The Scripture scholar Fr Thomas Worden (who wrote “The Psalms are Christian Prayer”) gave a series of Lenten reflections on the “Our Father”, spending four of the sessions on the first two words. He stressed the nature of our “common parent” in the original word “Abba”, a personally caring figure rather than an indifferent judge, who calls us to become brothers and sisters sharing a common parent. Pope Benedict reminded us that “globalisation makes us neighbours but not brothers and sisters.”
In the Catholic liturgy we are “dared” by Jesus to pray “Our Father” and it is much more of a real challenge than a comfortable request. Notably we ask “give us this day OUR daily bread” (not “my” or even “my share of”). It is a collective not an individual request. In other words, we are being challenged to share but, as Professor AL Halsey put it, “how can we call ourselves brothers and sisters if some are poor while others are rich?”

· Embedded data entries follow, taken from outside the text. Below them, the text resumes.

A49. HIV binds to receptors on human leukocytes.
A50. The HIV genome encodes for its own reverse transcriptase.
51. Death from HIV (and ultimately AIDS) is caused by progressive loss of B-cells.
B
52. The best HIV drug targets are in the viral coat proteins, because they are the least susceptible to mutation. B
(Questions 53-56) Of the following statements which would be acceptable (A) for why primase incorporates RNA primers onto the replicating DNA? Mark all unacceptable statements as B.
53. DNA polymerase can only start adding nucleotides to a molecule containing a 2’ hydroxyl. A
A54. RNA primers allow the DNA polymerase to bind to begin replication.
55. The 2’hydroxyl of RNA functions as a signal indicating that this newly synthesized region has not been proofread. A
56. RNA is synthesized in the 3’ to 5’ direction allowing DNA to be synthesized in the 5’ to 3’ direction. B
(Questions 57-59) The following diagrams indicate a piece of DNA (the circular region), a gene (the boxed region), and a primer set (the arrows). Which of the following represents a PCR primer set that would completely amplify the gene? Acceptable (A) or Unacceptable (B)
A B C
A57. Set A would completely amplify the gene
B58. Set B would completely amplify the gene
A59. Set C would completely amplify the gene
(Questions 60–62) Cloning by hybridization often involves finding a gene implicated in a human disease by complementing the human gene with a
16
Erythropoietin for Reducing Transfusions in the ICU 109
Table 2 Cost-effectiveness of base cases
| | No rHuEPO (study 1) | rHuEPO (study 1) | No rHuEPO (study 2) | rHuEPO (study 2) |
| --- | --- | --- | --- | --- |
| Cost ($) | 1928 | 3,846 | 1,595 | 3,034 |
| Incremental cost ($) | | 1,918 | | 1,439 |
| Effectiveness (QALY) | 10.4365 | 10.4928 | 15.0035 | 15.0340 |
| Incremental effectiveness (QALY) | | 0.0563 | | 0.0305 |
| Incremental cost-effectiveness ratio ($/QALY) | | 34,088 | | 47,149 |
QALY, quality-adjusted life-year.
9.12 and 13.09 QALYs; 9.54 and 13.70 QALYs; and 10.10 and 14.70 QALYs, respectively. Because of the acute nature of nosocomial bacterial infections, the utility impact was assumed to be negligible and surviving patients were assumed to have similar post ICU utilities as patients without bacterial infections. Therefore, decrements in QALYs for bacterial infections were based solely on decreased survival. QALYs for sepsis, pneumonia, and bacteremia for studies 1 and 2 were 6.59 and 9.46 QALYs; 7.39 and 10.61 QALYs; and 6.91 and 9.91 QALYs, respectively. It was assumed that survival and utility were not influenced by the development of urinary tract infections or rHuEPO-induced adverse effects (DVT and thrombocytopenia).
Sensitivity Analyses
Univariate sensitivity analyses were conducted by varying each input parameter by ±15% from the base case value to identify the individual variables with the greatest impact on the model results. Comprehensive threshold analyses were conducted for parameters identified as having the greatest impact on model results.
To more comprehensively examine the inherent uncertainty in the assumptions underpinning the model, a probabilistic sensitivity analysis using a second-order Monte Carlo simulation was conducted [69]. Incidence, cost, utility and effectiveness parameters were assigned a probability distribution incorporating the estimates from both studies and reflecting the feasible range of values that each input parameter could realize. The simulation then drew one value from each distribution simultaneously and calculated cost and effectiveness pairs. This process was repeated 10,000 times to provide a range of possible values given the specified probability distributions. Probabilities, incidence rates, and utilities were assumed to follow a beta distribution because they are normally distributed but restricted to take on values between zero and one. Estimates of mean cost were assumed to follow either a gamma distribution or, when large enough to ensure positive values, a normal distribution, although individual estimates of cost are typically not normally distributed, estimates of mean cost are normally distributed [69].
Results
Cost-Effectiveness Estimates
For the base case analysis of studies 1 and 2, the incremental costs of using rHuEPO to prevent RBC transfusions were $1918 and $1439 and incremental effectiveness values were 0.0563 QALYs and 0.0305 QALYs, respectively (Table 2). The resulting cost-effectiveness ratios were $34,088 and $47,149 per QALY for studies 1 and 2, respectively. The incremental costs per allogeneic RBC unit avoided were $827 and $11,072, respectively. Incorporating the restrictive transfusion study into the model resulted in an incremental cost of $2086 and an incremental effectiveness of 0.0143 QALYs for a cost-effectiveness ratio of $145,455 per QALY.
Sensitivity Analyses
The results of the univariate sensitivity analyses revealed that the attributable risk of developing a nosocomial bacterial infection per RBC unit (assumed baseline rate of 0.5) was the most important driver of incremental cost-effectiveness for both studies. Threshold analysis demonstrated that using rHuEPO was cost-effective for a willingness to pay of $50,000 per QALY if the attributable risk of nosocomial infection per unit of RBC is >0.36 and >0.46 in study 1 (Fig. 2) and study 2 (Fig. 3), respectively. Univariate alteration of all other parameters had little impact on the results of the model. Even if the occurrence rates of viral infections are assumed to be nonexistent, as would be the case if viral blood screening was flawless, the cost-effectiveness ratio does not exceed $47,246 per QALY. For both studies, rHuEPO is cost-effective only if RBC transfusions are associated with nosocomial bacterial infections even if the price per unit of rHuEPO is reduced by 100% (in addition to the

The theologian Enrique Dusserl spells out that the rich in reality consume the lives of the poor; they are rich because of the death of the poor. There is a detrimental causal connection. The challenge to become brothers and sisters, therefore, is a deep personal and structural challenge to our social, economic and political relationships, both locally and globally in our contemporary world in which millions are born and live and die poor. Nor should we be under any illusions that sharing will be easy. Bread is shared by being broken.
In the Catholic faith, the “breaking of bread” is at the heart of the Eucharist transformed into the body of Jesus Christ broken on a Cross. Perhaps we should be more hesitant and wary in praying the “Our Father” and asking “give us this day our daily bread”. We could be inviting personal trouble if not sacrifice. We should be aware that the price of having our sins forgiven is actually to ask to be broken in sharing. St Thomas Aquinas prayed “May I receive the sacrament of the Lord’s body and blood in its reality and power.” The Eucharist is never to be underestimated.
Asking “Our Father” to give us our daily bread” means much more than ensuring we personally reach lunchtime or get a decent meal a day, important to everyday living though that is. It is about tackling and changing our relationship to others and it implies making a personal daily commitment to work for peace and justice to ensure there is bread shared among all humanity, and a “bread of life” in a death-dealing world. That involves some complex analysis and actions as well as personal contact and support, perhaps helping at food banks but also demanding publically why they are necessary for example, or lobbying politicians to back aid budgets. Pressing for “daily bread for all” cannot be a general soft request.
Daring to ask “Our Father” for “our daily bread” is to ask for trouble in a world failing to share, but that is what the “followers of the way”, as the earliest Christians were known, are called to do.